PROBLEM STATEMENT:
Please copy the stretch of the listing below from the line containing "What is the difference" through the line containing "Is there a majority slice in this chart?", both included, and leave the pictures out.

SUPPLIED RECORDS:
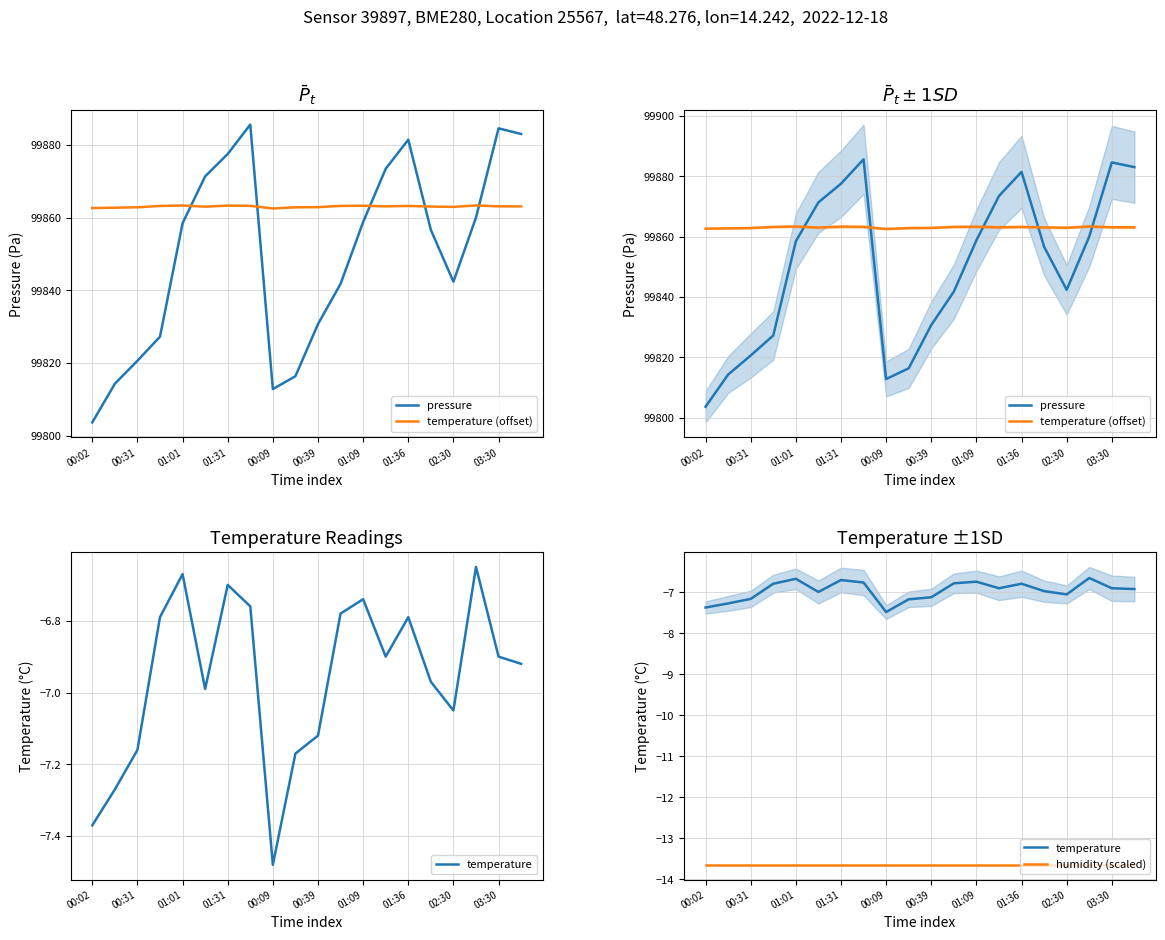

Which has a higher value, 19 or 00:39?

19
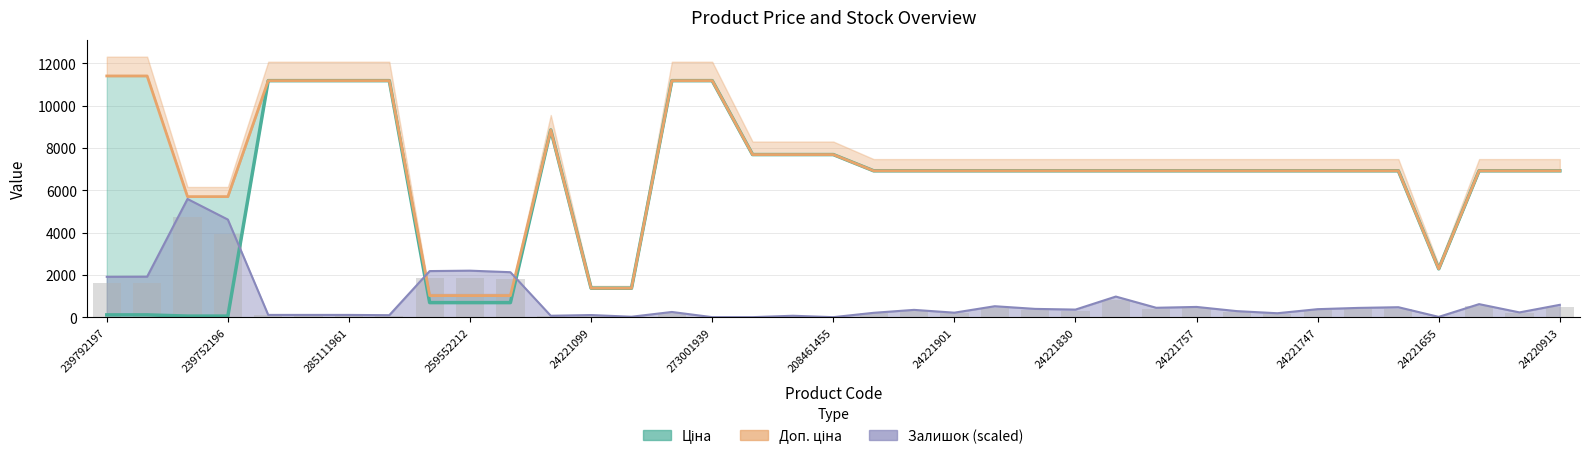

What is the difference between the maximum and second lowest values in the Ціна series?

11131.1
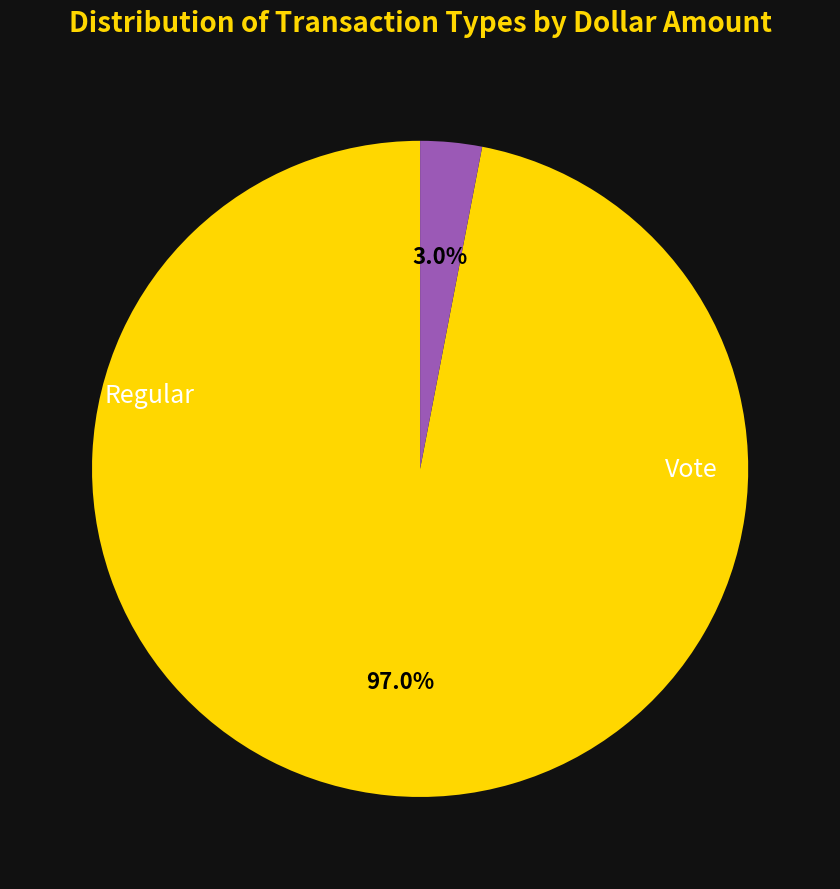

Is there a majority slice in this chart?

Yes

* * *

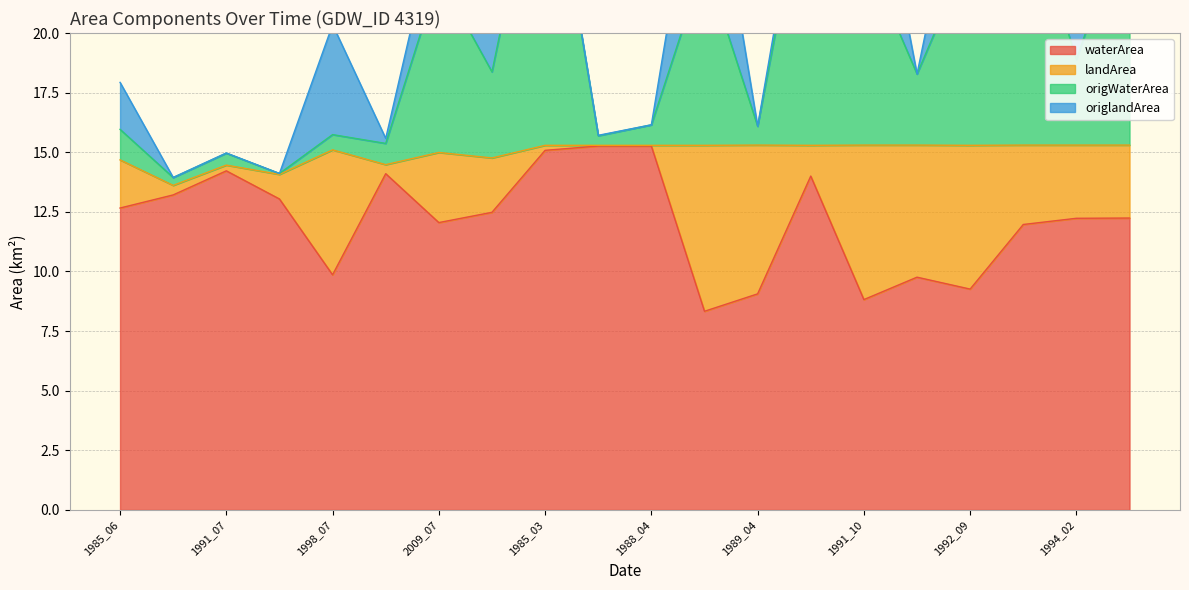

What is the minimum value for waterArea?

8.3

TASK OUTPUT:
What is the difference between the maximum and second lowest values in the Ціна series?

11131.1

Is there a majority slice in this chart?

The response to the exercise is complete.